A radioactive sample is emitting 64 times radiations than non hazardous limit. if its half life is 2 hours, after what time it becomes non-hazardous:

To solve the problem step by step, we will use the concept of half-life and the characteristics of radioactive decay. ### Step 1: Understand the Problem We have a radioactive sample that emits radiation at a level 64 times higher than the non-hazardous limit. The half-life of this sample is given as 2 hours.
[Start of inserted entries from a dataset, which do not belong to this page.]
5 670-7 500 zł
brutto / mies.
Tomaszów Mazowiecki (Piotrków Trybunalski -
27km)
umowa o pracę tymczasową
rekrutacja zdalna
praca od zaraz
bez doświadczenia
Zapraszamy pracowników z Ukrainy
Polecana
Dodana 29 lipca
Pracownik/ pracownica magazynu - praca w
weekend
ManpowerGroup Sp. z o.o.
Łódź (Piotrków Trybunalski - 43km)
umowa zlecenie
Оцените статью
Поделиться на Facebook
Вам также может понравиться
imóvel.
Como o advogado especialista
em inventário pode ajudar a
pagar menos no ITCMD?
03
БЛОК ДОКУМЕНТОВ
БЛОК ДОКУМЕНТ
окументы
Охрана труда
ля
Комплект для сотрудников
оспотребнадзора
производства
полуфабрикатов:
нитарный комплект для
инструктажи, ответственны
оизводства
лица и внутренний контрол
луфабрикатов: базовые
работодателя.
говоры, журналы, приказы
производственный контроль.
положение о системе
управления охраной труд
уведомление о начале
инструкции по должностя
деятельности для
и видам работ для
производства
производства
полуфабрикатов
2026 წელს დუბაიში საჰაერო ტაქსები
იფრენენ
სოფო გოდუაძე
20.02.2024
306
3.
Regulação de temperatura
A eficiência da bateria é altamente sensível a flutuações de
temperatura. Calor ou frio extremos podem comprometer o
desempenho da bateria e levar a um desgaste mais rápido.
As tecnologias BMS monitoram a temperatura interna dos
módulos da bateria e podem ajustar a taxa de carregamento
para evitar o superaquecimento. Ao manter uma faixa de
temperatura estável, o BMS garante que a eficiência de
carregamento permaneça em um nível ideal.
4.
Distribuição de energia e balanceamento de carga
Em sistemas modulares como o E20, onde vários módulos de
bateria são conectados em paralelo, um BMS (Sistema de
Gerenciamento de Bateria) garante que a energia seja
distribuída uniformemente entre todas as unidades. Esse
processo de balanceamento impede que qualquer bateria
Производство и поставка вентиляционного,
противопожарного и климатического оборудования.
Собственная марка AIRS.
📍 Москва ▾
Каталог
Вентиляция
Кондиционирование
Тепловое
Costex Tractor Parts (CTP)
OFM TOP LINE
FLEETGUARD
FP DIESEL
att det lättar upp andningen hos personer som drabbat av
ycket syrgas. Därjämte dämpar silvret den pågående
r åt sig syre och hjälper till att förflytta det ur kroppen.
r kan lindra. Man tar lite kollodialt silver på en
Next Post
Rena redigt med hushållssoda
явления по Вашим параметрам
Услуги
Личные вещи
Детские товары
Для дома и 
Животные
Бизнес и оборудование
We need to find out how long it will take for the radiation level to drop to the non-hazardous limit. ### Step 2: Define Variables - Let \( N_0 \) be the initial radiation level. - Let \( N_t \) be the radiation level after time \( t \). - We know that \( N_t = \frac{N_0}{64} \) because the sample is initially 64 times more than the non-hazardous limit. ### Step 3: Use the First Order Kinetics Formula For radioactive decay, we can use the formula: \[ N_t = N_0 \left( \frac{1}{2} \right)^{\frac{t}{t_{1/2}}} \] where \( t_{1/2} \) is the half-life of the substance. ### Step 4: Substitute Known Values Substituting \( N_t \) and \( N_0 \) into the equation: \[ \frac{N_0}{64} = N_0 \left( \frac{1}{2} \right)^{\frac{t}{t_{1/2}}} \] We can cancel \( N_0 \) from both sides (assuming \( N_0 \neq 0 \)): \[ \frac{1}{64} = \left( \frac{1}{2} \right)^{\frac{t}{t_{1/2}}} \] ### Step 5: Express 64 as a Power of 2 We know that: \[ 64 = 2^6 \] Thus, we can rewrite the equation as: \[ \frac{1}{2^6} = \left( \frac{1}{2} \right)^{\frac{t}{t_{1/2}}} \] ### Step 6: Set the Exponents Equal Since the bases are the same, we can set the exponents equal to each other: \[ -6 = -\frac{t}{t_{1/2}} \] This simplifies to: \[ t = 6 \times t_{1/2} \] ### Step 7: Substitute the Half-Life Value Given that the half-life \( t_{1/2} \) is 2 hours: \[ t = 6 \times 2 \text{ hours} = 12 \text{ hours} \] ### Conclusion Thus, the time it takes for the radioactive sample to become non-hazardous is **12 hours**.